Promoting CHARACTER STRENGTHS: Safe, Supportive Homes & Communities
Updated: Mar 20
There are many benefits to living in homes and communities where we feel safe and supported. And the content of our character is an important component for creating and maintaining such a place. Our ‘character’ is comprised of our values, attitudes, and behaviors that guide how we interact with others. These 'character strengths' help us to act in ways that are prosocial (actions that benefit others).
Character strengths have been linked to many positive outcomes, including better interpersonal skills, more social connections, better physical health, better psychological functioning, academic/educational achievements, occupational/career advancements, and more resilient responses to life stressors. Our personal relationships, homes, schools, and work settings are all safer and more positive when guided by character strengths.

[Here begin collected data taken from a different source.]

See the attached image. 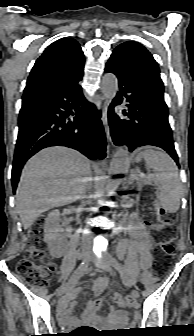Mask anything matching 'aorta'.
<instances>
[{
  "label": "aorta",
  "mask_w": 194,
  "mask_h": 336,
  "mask_svg": "<svg viewBox=\"0 0 194 336\" xmlns=\"http://www.w3.org/2000/svg\"><path fill=\"white\" fill-rule=\"evenodd\" d=\"M103 95L112 100L118 91V81L114 74H105L101 82ZM128 169V150L126 147H120L108 168V178L106 182V191L109 195H114L120 185L119 175H123Z\"/></svg>",
  "instance_id": "aorta-1"
}]
</instances>
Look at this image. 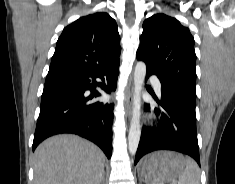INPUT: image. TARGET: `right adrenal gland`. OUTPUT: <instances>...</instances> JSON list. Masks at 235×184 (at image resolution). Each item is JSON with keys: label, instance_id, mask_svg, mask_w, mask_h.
I'll use <instances>...</instances> for the list:
<instances>
[{"label": "right adrenal gland", "instance_id": "obj_1", "mask_svg": "<svg viewBox=\"0 0 235 184\" xmlns=\"http://www.w3.org/2000/svg\"><path fill=\"white\" fill-rule=\"evenodd\" d=\"M101 184H104V180H102Z\"/></svg>", "mask_w": 235, "mask_h": 184}]
</instances>
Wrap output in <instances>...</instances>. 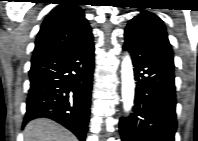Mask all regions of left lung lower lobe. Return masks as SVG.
<instances>
[{
    "instance_id": "obj_1",
    "label": "left lung lower lobe",
    "mask_w": 198,
    "mask_h": 141,
    "mask_svg": "<svg viewBox=\"0 0 198 141\" xmlns=\"http://www.w3.org/2000/svg\"><path fill=\"white\" fill-rule=\"evenodd\" d=\"M136 82L133 113L122 118V141H174L177 129L174 56L169 44H150L125 34Z\"/></svg>"
}]
</instances>
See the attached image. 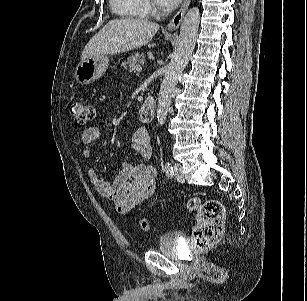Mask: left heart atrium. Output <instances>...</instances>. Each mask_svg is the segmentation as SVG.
<instances>
[{"label":"left heart atrium","instance_id":"1","mask_svg":"<svg viewBox=\"0 0 307 301\" xmlns=\"http://www.w3.org/2000/svg\"><path fill=\"white\" fill-rule=\"evenodd\" d=\"M155 3L162 9L175 8L181 0H154Z\"/></svg>","mask_w":307,"mask_h":301}]
</instances>
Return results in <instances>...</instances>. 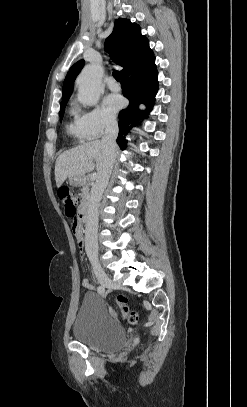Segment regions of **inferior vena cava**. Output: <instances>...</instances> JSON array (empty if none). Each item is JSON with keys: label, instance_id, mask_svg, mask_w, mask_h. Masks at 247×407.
<instances>
[{"label": "inferior vena cava", "instance_id": "1", "mask_svg": "<svg viewBox=\"0 0 247 407\" xmlns=\"http://www.w3.org/2000/svg\"><path fill=\"white\" fill-rule=\"evenodd\" d=\"M117 135V122L115 120L107 121L104 136L102 137L101 142L107 149L109 157L102 173L97 177V180L92 187L86 221L85 251L92 264L98 263V205L108 184L113 169L115 153L117 149Z\"/></svg>", "mask_w": 247, "mask_h": 407}]
</instances>
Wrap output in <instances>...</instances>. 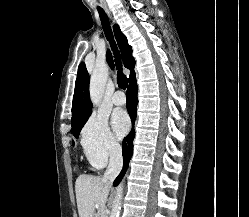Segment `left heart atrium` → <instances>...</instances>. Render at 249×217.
Wrapping results in <instances>:
<instances>
[{"mask_svg":"<svg viewBox=\"0 0 249 217\" xmlns=\"http://www.w3.org/2000/svg\"><path fill=\"white\" fill-rule=\"evenodd\" d=\"M112 126L119 137L124 136L130 126L128 115L124 111H116L112 116Z\"/></svg>","mask_w":249,"mask_h":217,"instance_id":"left-heart-atrium-1","label":"left heart atrium"}]
</instances>
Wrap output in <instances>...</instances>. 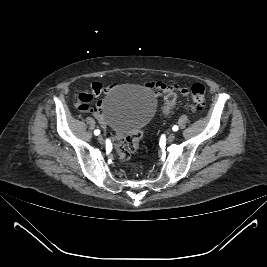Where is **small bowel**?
Returning <instances> with one entry per match:
<instances>
[{
	"label": "small bowel",
	"mask_w": 267,
	"mask_h": 267,
	"mask_svg": "<svg viewBox=\"0 0 267 267\" xmlns=\"http://www.w3.org/2000/svg\"><path fill=\"white\" fill-rule=\"evenodd\" d=\"M145 86L149 89L155 90V92L153 93L154 97H159L161 93H166L177 88L176 86L168 85L162 81L150 82V83H147ZM109 90L110 88L105 87L102 83L94 82L91 85L90 91L83 92L78 95L77 102H76L78 109L81 111L93 113L94 116L101 122L103 120L102 113H101L103 102L102 101L98 102V104L95 107L91 105V102L95 98L99 97L102 93L107 92ZM179 90L182 94H187L188 92L184 88H181Z\"/></svg>",
	"instance_id": "small-bowel-1"
}]
</instances>
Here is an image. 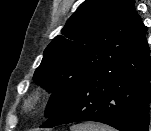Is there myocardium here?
Instances as JSON below:
<instances>
[{"label":"myocardium","mask_w":151,"mask_h":131,"mask_svg":"<svg viewBox=\"0 0 151 131\" xmlns=\"http://www.w3.org/2000/svg\"><path fill=\"white\" fill-rule=\"evenodd\" d=\"M41 100H42V93L40 91H35L24 100V104H23L24 108L29 111L33 110L38 106Z\"/></svg>","instance_id":"myocardium-1"}]
</instances>
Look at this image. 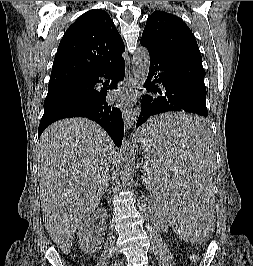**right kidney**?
<instances>
[{"label": "right kidney", "instance_id": "1", "mask_svg": "<svg viewBox=\"0 0 253 266\" xmlns=\"http://www.w3.org/2000/svg\"><path fill=\"white\" fill-rule=\"evenodd\" d=\"M94 219H86L79 227L77 231V239L80 248L86 253H94L101 248L104 242V233L93 235L94 232Z\"/></svg>", "mask_w": 253, "mask_h": 266}]
</instances>
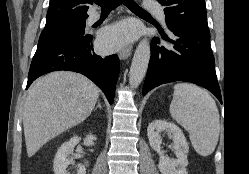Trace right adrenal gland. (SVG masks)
I'll return each instance as SVG.
<instances>
[{"label": "right adrenal gland", "mask_w": 249, "mask_h": 174, "mask_svg": "<svg viewBox=\"0 0 249 174\" xmlns=\"http://www.w3.org/2000/svg\"><path fill=\"white\" fill-rule=\"evenodd\" d=\"M97 108H102V106H101V104H100V102L98 101V105L96 106V108H95V110L97 109Z\"/></svg>", "instance_id": "obj_1"}]
</instances>
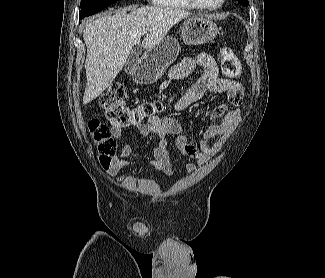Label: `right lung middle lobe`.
Returning <instances> with one entry per match:
<instances>
[{
	"label": "right lung middle lobe",
	"mask_w": 325,
	"mask_h": 278,
	"mask_svg": "<svg viewBox=\"0 0 325 278\" xmlns=\"http://www.w3.org/2000/svg\"><path fill=\"white\" fill-rule=\"evenodd\" d=\"M116 1L117 0H82L80 18L93 15Z\"/></svg>",
	"instance_id": "obj_1"
}]
</instances>
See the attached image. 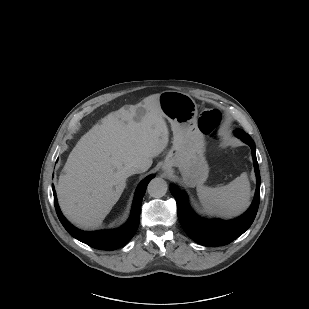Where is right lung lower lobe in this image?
<instances>
[{"label": "right lung lower lobe", "instance_id": "98d812e1", "mask_svg": "<svg viewBox=\"0 0 309 309\" xmlns=\"http://www.w3.org/2000/svg\"><path fill=\"white\" fill-rule=\"evenodd\" d=\"M154 175L145 178L138 186L132 206L129 220L119 229L107 231L85 232L71 225L60 211L54 185L52 184L54 205L58 218L64 228L77 240L100 250H115L131 240L134 236L140 220V208L146 187Z\"/></svg>", "mask_w": 309, "mask_h": 309}]
</instances>
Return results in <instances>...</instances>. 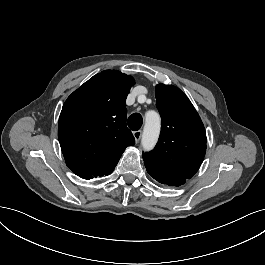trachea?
<instances>
[{
  "instance_id": "trachea-1",
  "label": "trachea",
  "mask_w": 265,
  "mask_h": 265,
  "mask_svg": "<svg viewBox=\"0 0 265 265\" xmlns=\"http://www.w3.org/2000/svg\"><path fill=\"white\" fill-rule=\"evenodd\" d=\"M143 124L142 116L139 113H133L128 118V126L131 130L137 131Z\"/></svg>"
}]
</instances>
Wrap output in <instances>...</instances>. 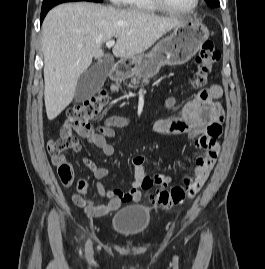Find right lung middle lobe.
<instances>
[{"instance_id":"right-lung-middle-lobe-1","label":"right lung middle lobe","mask_w":265,"mask_h":269,"mask_svg":"<svg viewBox=\"0 0 265 269\" xmlns=\"http://www.w3.org/2000/svg\"><path fill=\"white\" fill-rule=\"evenodd\" d=\"M92 2H99L101 3L103 0H91Z\"/></svg>"}]
</instances>
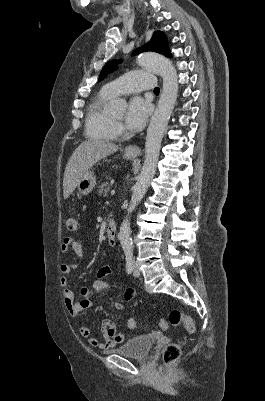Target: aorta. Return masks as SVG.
I'll use <instances>...</instances> for the list:
<instances>
[{
    "mask_svg": "<svg viewBox=\"0 0 265 401\" xmlns=\"http://www.w3.org/2000/svg\"><path fill=\"white\" fill-rule=\"evenodd\" d=\"M137 62L139 66H145L151 72H158L163 78V86L157 108L147 128L145 160L142 170L136 184L132 186L131 201L129 209H127L128 215L123 223H121L118 235L125 255H133V243L130 237V215L135 211L137 205H139L141 198L146 194L147 188H149L154 178L162 138L178 96V76L172 60H169L166 56H162V54H156V52H145V54L138 56Z\"/></svg>",
    "mask_w": 265,
    "mask_h": 401,
    "instance_id": "1",
    "label": "aorta"
}]
</instances>
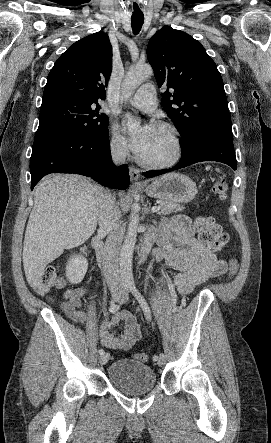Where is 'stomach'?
I'll list each match as a JSON object with an SVG mask.
<instances>
[{
  "instance_id": "1",
  "label": "stomach",
  "mask_w": 271,
  "mask_h": 443,
  "mask_svg": "<svg viewBox=\"0 0 271 443\" xmlns=\"http://www.w3.org/2000/svg\"><path fill=\"white\" fill-rule=\"evenodd\" d=\"M150 198H160L166 202L186 204L194 200L197 194L195 182L183 174H166L154 180L145 190Z\"/></svg>"
}]
</instances>
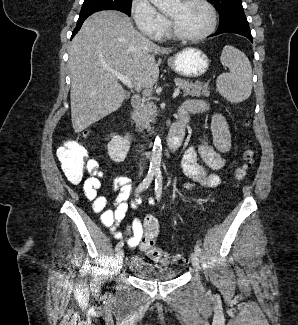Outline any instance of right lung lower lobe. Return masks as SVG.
Listing matches in <instances>:
<instances>
[{
  "instance_id": "right-lung-lower-lobe-1",
  "label": "right lung lower lobe",
  "mask_w": 298,
  "mask_h": 325,
  "mask_svg": "<svg viewBox=\"0 0 298 325\" xmlns=\"http://www.w3.org/2000/svg\"><path fill=\"white\" fill-rule=\"evenodd\" d=\"M83 22H84V20L78 19L77 25H76L73 33H72V37L79 31V29L81 28V25H82Z\"/></svg>"
}]
</instances>
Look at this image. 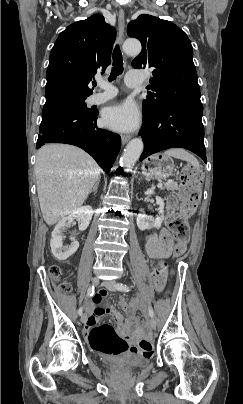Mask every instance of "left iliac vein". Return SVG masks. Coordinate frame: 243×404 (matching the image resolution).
<instances>
[{"label": "left iliac vein", "mask_w": 243, "mask_h": 404, "mask_svg": "<svg viewBox=\"0 0 243 404\" xmlns=\"http://www.w3.org/2000/svg\"><path fill=\"white\" fill-rule=\"evenodd\" d=\"M103 285L108 289L109 291H116V282L115 281H104ZM149 326L152 330L156 329V322L155 320L151 317L148 319Z\"/></svg>", "instance_id": "1"}]
</instances>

Let’s take a look at a few of these influential character strengths, which we can teach our children and model in our everyday lives.
Being compassionate, respectful, and helpful towards others is a valuable character quality. Kindness can also be directed towards our self (i.e., good self-care, including sleep, exercise, nutrition, leisure activities) and our natural environment (i.e., reusing, recycling, and utilizing alternative energy). All forms of kindness lead to good outcomes when practiced within our homes and within our community interactions with unique and diverse people.
We all experience a wide range of emotions, including happiness, sadness, anger, and fear. All these emotions are normal and adaptive when we regulate well enough to avoid extreme, maladaptive responses. Teaching our children self-control strategies can help them lead fulfilling lives and avert many negative outcomes. These strategies include deep breathing exercises, self-timeouts, positive self-talk, thought substitution, help-seeking behaviors (asking others for support), and learning how to respond assertively, as opposed to aggressively or passively. Good self-regulation is an essential character strength.
Being truthful is another character strength to teach and model for our children. Nobody is perfect and we all make mistakes. It is a genuine strength when children and adults are honest, take responsibility, and learn from their mistakes. ‘Honesty’ is an attribute that seems to be deteriorating in recent years among some of our public leaders and social media outlets. We as community members must be informed consumers regarding the information we take in and always consider the content and source of the material. We must ask important questions (i.e., What do you mean? and How do you know?) to ensure we are receiving accurate information. If we want safe, prosocial communities; credible, fact-based journalism is vital. And raising children who value honesty and are critical thinkers is essential.
Being humble is another valuable character strength; that is, the ability to take pride in who you are and what you do, but without acting arrogant or superior to others. Humility is an especially important attribute for our community leaders. Humble leaders are open to considering others’ ideas and perspectives. They use their influence to empower and better the lives of others, rather than to benefit themselves.
When we practice and model 'character strengths' in our roles as, parents, teachers, human service providers, supervisors, government officials, news media executives, journalists, and social media users, we all reap the benefits.